Trump's latest wave of strikes targeted Iranian Revolutionary Guard Corps (IRGC) infrastructure in Khuzestan, the heart of Iran's oil industry. Satellite imagery suggests at least three refineries have been disabled. The Pentagon quietly acknowledged the operation but denied targeting civilian sites. Tehran claims otherwise, vowing retaliation against 'any party aiding the aggressor'.
Britain's position is precarious. We rely on Gulf oil for roughly 12% of our crude imports. But our largest single source is the US, whose shale fields are now being tapped to replace disrupted Iranian flows. This makes London's diplomatic tightrope all the more treacherous: publicly rebuke Washington and risk economic retaliation, or stay silent and watch the Gulf burn.
Internal memos seen by this desk reveal the Foreign Office's 'worst-case scenario' planning. A full blockade of the Strait of Hormuz would strand a fifth of global oil supply. Britain's strategic petroleum reserve holds 60 days of cover. That sounds comfortable until you factor in panic buying and refinery bottlenecks. Petrol rationing, last seen in 1973, is being quietly discussed in cabinet sub-committees.
But the human cost is already mounting. Charity workers in southern Iran report civilian casualties from the strikes. Hospitals in Ahvaz are overwhelmed. The IRGC has arrested at least 100 oil workers accused of 'collaboration'. This is not a clean war. These are industrial strikes with a body count.
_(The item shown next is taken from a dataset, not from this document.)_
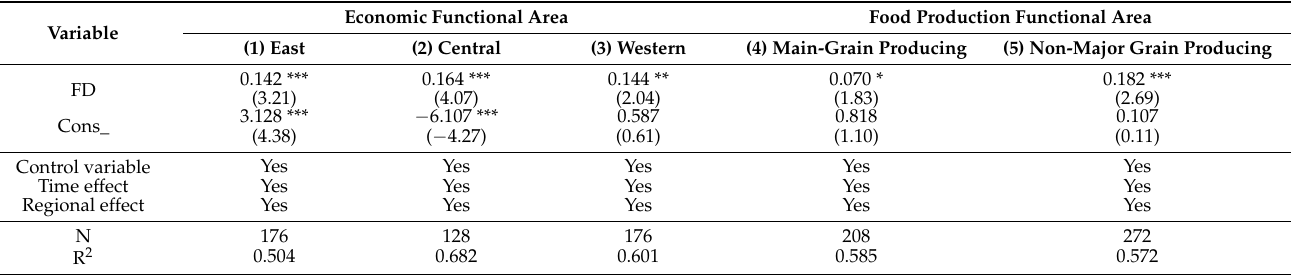
Table 7. Heterogeneity test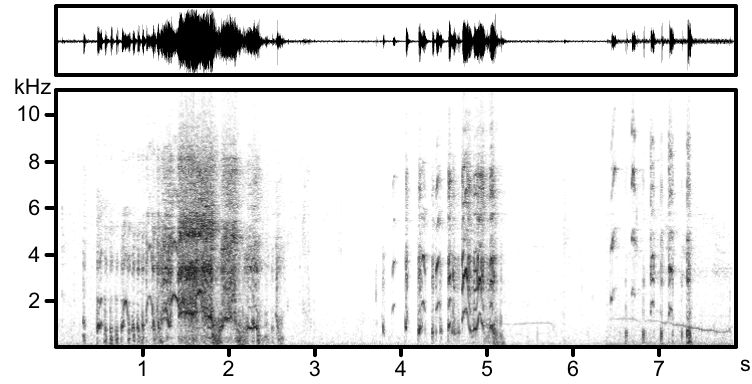
Fig. 1 – Three vocalizations during the same sequential exchange. Each vocalization is formed by a succession of elements emitted by a single individual. The exchange was composed of all three vocalizations, that were emitted without temporal overlap. Note also that the first two vocalizations are initiated by a sequence of short elements that are followed by long elements, and represent neighs. The third vocalization is a staccato, composed solely by short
Meanwhile, the Prime Minister is caught between Scylla and Charybdis. President Trump demands solidarity. The EU, led by France and Germany, urges restraint. Iran's proxies in Lebanon and Yemen are already rattling their sabres. Hezbollah's leader warned that 'the Mediterranean will burn if the Gulf does'.
Oil markets are reacting predictably. Brent crude spiked to $89 a barrel this morning, up 7% in two days. The pound is weakening against the dollar. BP and Shell shares have dipped. The real terror is in the derivatives market. Energy traders whisper that a major hedge fund is on the verge of collapsing under margin calls on Iranian crude contracts.
What the suits in Whitehall won't say is that this crisis was foreseeable. Trump's 'maximum pressure' campaign was always going to meet resistance. Iran's nuclear progress is a direct result of that pressure, not a reason for it. But the cascading effects are now beyond anyone's control.
Unaccountable power has brought us to this point. A president with nothing to lose in his final term. A regime in Tehran that sees no off-ramp. And a British government that sold off its oil reserves in 2014 and now prays that the US keeps the straits open.
The quietest voice in the room currently belongs to the Treasury. They know the numbers don't add up. Recession warnings are being dusted off. The Chancellor is preparing a emergency budget that will levy windfall taxes on energy producers. But that's treating the symptom, not the disease.
The disease is a foreign policy that outsources our security to erratic allies. Until we diversify our energy sources and rebuild our diplomatic heft, we are hostages to every missile fired across the Gulf.
As I write this, IRGC speedboats are conducting exercises near the Strait of Hormuz. A single miscalculation, a single shot, and the oil stops flowing. The only question is whether London has the spine to call for restraint before it's too late.